Beginning with Biden’s 2020 presidential campaign, an informal alliance of political figures, media, and the Trump-traumatized masses protected him on a range of potentially harmful issues. They denied the legitimacy of Hunter Biden’s damning laptop, then they downplayed it. They shamed those who questioned the aging Biden’s fitness. They celebrated Biden’s border policy because it wasn’t Donald Trump’s, and then they looked the other way when it proved to be worse. And When Biden turned out to be the most media-weary, least accessible president in modern history, the press took it on the chin and agreed to softball, set-piece interviews as doled out by the White House.
No more. The Biden family’s shady business dealing is now covered as legitimate news, because it has to be. The lid on the story can’t hide the details bubbling out: the 2020 Biden campaign and intelligence officials colluding on a cover-up, a whistleblower alleging favoritism in the IRS investigation of Hunter, millions in foreign payments and offshore shell companies.
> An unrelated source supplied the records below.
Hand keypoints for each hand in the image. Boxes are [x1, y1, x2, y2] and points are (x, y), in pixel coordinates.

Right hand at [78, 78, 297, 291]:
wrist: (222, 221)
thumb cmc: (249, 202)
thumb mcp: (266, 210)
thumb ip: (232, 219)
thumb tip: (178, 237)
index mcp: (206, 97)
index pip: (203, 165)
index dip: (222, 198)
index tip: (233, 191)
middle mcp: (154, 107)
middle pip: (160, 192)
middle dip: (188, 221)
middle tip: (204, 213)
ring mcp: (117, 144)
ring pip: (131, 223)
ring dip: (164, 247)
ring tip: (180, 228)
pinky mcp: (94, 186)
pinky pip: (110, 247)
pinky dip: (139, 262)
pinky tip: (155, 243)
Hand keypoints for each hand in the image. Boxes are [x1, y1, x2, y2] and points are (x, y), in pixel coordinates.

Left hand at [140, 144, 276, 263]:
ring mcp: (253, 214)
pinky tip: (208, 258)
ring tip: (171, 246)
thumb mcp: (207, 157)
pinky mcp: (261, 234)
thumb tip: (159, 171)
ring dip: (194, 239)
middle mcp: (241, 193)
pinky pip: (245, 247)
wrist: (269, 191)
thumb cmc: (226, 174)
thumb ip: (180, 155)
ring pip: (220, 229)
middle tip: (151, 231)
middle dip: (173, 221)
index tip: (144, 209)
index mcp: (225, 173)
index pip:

It’s become impossible to pretend that this is a mere tabloid saga about drug addiction, prostitutes, and paternity. The New York Times reports: “Businesses connected to Hunter Biden received more than $10 million from foreign companies, some with criminal ties,” “President Biden has falsely denied his son had ties to Chinese businesses,” and “Officials allied with Mr. Biden played a role in wrongly discrediting Hunter Biden’s laptop.”
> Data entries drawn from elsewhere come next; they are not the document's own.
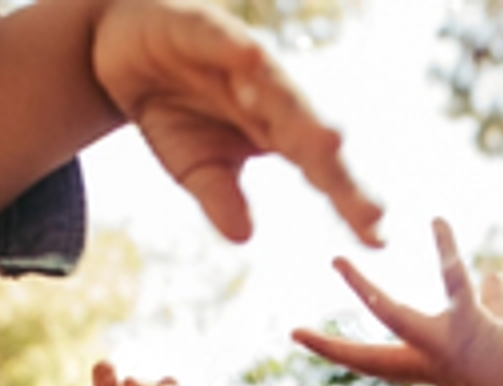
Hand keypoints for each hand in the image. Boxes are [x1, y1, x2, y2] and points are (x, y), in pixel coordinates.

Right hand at [93, 0, 383, 245]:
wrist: (126, 49)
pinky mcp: (205, 29)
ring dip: (302, 115)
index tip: (376, 240)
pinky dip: (237, 51)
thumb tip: (244, 237)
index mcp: (275, 132)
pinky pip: (224, 40)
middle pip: (311, 135)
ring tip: (330, 144)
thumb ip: (220, 196)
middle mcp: (271, 97)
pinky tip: (252, 60)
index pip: (320, 172)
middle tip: (370, 209)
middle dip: (339, 172)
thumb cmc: (174, 109)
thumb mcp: (192, 165)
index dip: (348, 203)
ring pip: (278, 89)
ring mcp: (242, 62)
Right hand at [292, 219, 502, 385]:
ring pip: (393, 317)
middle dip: (329, 346)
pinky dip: (445, 250)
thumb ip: (490, 304)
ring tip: (336, 263)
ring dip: (361, 291)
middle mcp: (428, 361)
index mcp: (427, 363)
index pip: (372, 359)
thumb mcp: (498, 332)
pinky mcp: (472, 328)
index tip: (299, 335)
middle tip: (291, 333)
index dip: (334, 349)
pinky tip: (437, 222)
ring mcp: (445, 347)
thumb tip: (491, 278)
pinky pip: (453, 282)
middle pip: (367, 357)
Similarly, those who were once willing to look the other way on Biden’s physical and mental fitness can no longer ignore the gravity of the matter. The 77-year-old who was elected in 2020 might as well be the son of the 80-year-old who now occupies the White House. Biden neither speaks nor moves like he did then. The slips and gaffes that spurred sympathetic stories about his struggling with a lifelong “stutter” have given way to indecipherable non-sequiturs. It’s not an open secret that Democrats and supporters are worried about Biden’s age and ability. It’s an open book. And in a recent Washington Post-ABC poll, only 32 percent of respondents said that Biden possesses the mental acuity to serve as president. The White House’s effort to hide the president from the public for two years has backfired. When he pops up now, his condition is made all the more concerning by the illusion of its seeming suddenness.
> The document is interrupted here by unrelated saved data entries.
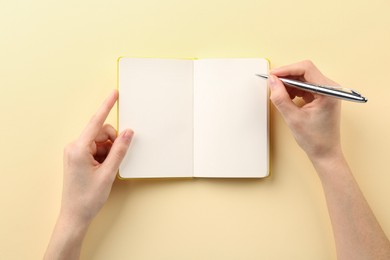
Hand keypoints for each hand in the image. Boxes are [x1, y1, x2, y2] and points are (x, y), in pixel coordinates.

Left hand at [60, 90, 132, 227]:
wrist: (75, 215)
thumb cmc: (88, 197)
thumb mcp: (108, 173)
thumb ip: (119, 150)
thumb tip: (129, 132)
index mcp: (78, 149)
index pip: (96, 122)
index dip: (107, 106)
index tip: (114, 94)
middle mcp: (74, 147)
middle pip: (101, 132)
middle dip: (112, 142)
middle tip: (115, 159)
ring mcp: (76, 152)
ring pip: (100, 141)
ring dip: (108, 151)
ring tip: (106, 169)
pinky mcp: (78, 157)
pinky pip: (96, 148)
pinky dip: (104, 155)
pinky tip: (103, 169)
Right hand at [269, 60, 341, 160]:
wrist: (325, 153)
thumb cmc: (315, 139)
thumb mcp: (292, 118)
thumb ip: (280, 97)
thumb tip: (272, 81)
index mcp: (328, 92)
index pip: (306, 69)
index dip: (287, 70)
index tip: (273, 74)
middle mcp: (330, 88)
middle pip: (305, 71)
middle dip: (287, 77)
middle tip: (273, 84)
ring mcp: (326, 92)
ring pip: (304, 78)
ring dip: (289, 84)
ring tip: (280, 95)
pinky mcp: (322, 96)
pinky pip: (305, 86)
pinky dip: (294, 90)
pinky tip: (287, 98)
When Biden took office, the Democrats and the media treated illegal immigration concerns as racist MAGA dog whistling. But after two years of Biden’s border policies and record-high illegal immigration, there’s no denying the fiasco. Liberal media outlets now report on the recent failure to keep migrant children safe, and Democratic mayors of New York and Chicago have been in open revolt against Biden’s policies and the burden they place on municipal resources. According to New York City Mayor Eric Adams, the city “is being destroyed by the migrant crisis.” A recent poll by the Global Strategy Group found that only 32 percent of Americans approve of Biden’s handling of the southern border. And things are only going to get worse as the emergency Title 42 deportation measure is lifted and the number of asylum-seekers swells.
It’s not just that Biden is reaping what he sowed. It’s that the press has soured on a White House that treats them with disdain. The New York Times reports, “despite his press secretary pledging that Mr. Biden would ‘bring transparency and truth back to the government,’ in his first two years, the president granted the fewest interviews since Mr. Reagan’s presidency: only 54.” Over the same length of time, Trump gave 202, and Barack Obama gave 275. Recently, the Washington Post editorial board wrote, “The president and his team promised transparency. Instead, he is stonewalling the media.” And so he’s losing the sympathetic coverage he relied on.
None of this means Biden is doomed to lose his bid for reelection. But it goes some way in explaining why a recent Washington Post poll found that “44 percent of voting-age adults say they would ‘definitely’ or ‘probably’ vote for Trump while 38 percent would definitely or probably vote for Biden.” There’s no moratorium on eviction from the People’s House.